In light of these findings, it is essential to integrate mHealth solutions into the primary health care system, ensuring widespread uptake of maternal health information and appointment reminders. In practice, efforts should focus on contextualizing these interventions to address logistical, linguistic, and geographical barriers and include comprehensive support mechanisms to mitigate socioeconomic disparities, thereby fostering equitable maternal and neonatal health improvements. To effectively address the multifaceted nature of maternal health, it is recommended to integrate mHealth interventions within comprehensive maternal health programs. These programs should address both clinical and nonclinical factors that influence health outcomes, ensuring a holistic approach to maternal care. In fragile contexts, such as Lebanon, improving neonatal health is crucial. The GAIN MHI intervention significantly reduced neonatal morbidities, aligning with studies showing mHealth apps improve birth outcomes by enhancing maternal care and supporting HCPs [78]. Integrating mHealth solutions into primary health care, while addressing logistical and socioeconomic barriers, can foster equitable maternal and neonatal health improvements. A holistic approach that combines mHealth with broader maternal health programs is essential for sustained impact.

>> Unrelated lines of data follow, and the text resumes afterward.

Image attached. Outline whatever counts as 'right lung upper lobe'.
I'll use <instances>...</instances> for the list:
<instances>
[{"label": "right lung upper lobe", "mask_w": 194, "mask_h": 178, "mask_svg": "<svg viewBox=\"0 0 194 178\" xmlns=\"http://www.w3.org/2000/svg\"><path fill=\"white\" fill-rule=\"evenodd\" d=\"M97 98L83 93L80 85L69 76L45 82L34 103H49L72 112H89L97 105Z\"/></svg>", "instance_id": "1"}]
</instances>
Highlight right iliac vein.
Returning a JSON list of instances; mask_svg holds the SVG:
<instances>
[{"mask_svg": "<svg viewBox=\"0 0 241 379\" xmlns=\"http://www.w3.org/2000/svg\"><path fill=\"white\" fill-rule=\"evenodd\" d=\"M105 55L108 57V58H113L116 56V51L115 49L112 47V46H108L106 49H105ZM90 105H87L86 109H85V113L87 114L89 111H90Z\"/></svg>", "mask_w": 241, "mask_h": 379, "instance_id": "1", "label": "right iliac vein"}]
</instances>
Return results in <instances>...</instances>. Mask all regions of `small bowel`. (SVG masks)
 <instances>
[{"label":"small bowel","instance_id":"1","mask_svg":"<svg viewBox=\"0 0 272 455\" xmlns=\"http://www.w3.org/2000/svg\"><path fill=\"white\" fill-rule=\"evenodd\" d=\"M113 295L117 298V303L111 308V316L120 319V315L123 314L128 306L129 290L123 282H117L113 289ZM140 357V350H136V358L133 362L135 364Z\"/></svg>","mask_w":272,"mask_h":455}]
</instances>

Equity and Gender Considerations

The GAIN MHI project prioritized equity and gender considerations across its design, implementation, and evaluation phases to ensure inclusivity and fairness in addressing maternal health challenges. All eligible women were recruited without discrimination based on race, ethnicity, nationality, religion, or socioeconomic status. The educational interventions were tailored to accommodate varying literacy levels and socioeconomic backgrounds, empowering women to make informed decisions about their health regardless of their educational or financial circumstances.

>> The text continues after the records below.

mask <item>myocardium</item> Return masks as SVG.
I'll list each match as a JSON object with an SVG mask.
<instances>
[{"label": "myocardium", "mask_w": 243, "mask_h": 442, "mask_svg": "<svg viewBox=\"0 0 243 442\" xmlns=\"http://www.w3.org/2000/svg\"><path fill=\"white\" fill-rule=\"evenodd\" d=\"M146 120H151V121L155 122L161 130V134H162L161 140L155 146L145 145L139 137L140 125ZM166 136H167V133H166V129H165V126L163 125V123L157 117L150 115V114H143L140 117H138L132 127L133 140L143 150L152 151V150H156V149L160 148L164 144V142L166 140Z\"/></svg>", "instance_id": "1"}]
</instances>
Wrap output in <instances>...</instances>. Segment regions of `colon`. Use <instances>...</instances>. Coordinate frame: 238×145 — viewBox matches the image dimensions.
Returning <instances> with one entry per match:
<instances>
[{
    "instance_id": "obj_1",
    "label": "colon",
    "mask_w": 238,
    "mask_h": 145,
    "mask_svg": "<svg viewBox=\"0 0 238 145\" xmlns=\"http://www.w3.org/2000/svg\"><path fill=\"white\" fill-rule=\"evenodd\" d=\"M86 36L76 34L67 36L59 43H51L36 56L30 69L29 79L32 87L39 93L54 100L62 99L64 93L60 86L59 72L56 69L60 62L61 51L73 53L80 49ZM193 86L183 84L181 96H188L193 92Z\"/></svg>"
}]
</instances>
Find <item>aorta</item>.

Recognizing the cultural and social dynamics of the MENA region, the project incorporated a participatory approach that engaged women and their spouses. Weekly educational messages targeted men to foster shared responsibility in maternal health, challenge traditional gender norms, and promote spousal support. This approach addressed critical barriers in underprivileged communities, where women often require the husband’s consent to access health care services or purchase medications.

Additionally, the project leveraged AI and gamification through the GAIN MHI app to enhance the professional development of HCPs. By addressing knowledge gaps and tailoring training to individual needs, the app minimized inequities in access to continuing education for HCPs, particularly those serving disadvantaged populations. The integration of these innovative tools ensured that health care delivery was equitable, culturally appropriate, and responsive to the diverse needs of pregnant women and their communities.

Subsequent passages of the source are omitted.